§ GOAL: Report how many lines of the material below contain the string "sigma", where case counts. Give only the number.

* START SUPPLIED MATERIAL *

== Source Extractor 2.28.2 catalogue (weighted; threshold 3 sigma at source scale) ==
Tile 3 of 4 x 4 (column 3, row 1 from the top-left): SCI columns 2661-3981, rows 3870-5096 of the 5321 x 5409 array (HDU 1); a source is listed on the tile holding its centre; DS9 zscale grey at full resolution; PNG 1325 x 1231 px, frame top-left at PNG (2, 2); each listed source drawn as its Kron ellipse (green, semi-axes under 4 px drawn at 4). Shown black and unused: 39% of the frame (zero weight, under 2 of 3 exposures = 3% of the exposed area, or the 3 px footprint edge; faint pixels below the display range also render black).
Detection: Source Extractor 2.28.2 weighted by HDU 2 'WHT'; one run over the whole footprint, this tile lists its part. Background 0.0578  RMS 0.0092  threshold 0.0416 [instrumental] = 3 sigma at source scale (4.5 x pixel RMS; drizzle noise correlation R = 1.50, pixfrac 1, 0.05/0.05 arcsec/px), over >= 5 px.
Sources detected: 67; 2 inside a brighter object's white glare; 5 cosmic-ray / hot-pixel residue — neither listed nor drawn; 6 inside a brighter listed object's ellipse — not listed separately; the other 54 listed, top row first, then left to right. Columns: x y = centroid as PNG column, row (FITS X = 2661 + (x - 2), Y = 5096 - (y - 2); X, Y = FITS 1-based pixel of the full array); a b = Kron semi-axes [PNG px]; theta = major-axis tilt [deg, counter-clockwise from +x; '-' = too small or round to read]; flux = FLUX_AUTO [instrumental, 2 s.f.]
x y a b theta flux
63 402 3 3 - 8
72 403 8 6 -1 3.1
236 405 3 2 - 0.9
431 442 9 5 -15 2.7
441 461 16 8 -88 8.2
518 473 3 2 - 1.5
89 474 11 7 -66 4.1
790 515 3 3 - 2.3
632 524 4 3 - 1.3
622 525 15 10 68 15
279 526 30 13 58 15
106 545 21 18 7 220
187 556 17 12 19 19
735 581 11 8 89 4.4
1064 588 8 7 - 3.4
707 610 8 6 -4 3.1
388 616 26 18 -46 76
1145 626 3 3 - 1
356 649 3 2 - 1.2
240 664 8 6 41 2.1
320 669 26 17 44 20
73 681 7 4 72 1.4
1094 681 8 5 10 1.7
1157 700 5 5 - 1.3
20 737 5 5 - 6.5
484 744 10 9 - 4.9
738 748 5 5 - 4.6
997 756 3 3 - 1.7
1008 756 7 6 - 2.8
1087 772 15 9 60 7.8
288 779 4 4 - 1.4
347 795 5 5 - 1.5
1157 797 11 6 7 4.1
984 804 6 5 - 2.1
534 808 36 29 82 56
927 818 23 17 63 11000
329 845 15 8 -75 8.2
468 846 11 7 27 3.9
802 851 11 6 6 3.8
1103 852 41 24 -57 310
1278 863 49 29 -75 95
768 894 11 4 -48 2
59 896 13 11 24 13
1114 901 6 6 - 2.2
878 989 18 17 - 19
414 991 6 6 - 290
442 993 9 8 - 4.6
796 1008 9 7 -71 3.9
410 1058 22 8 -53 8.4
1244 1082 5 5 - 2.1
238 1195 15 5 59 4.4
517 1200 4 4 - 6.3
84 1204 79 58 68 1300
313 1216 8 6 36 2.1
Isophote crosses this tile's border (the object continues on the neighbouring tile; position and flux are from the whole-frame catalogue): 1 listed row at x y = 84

* END SUPPLIED MATERIAL *

§ RESPONSE: 2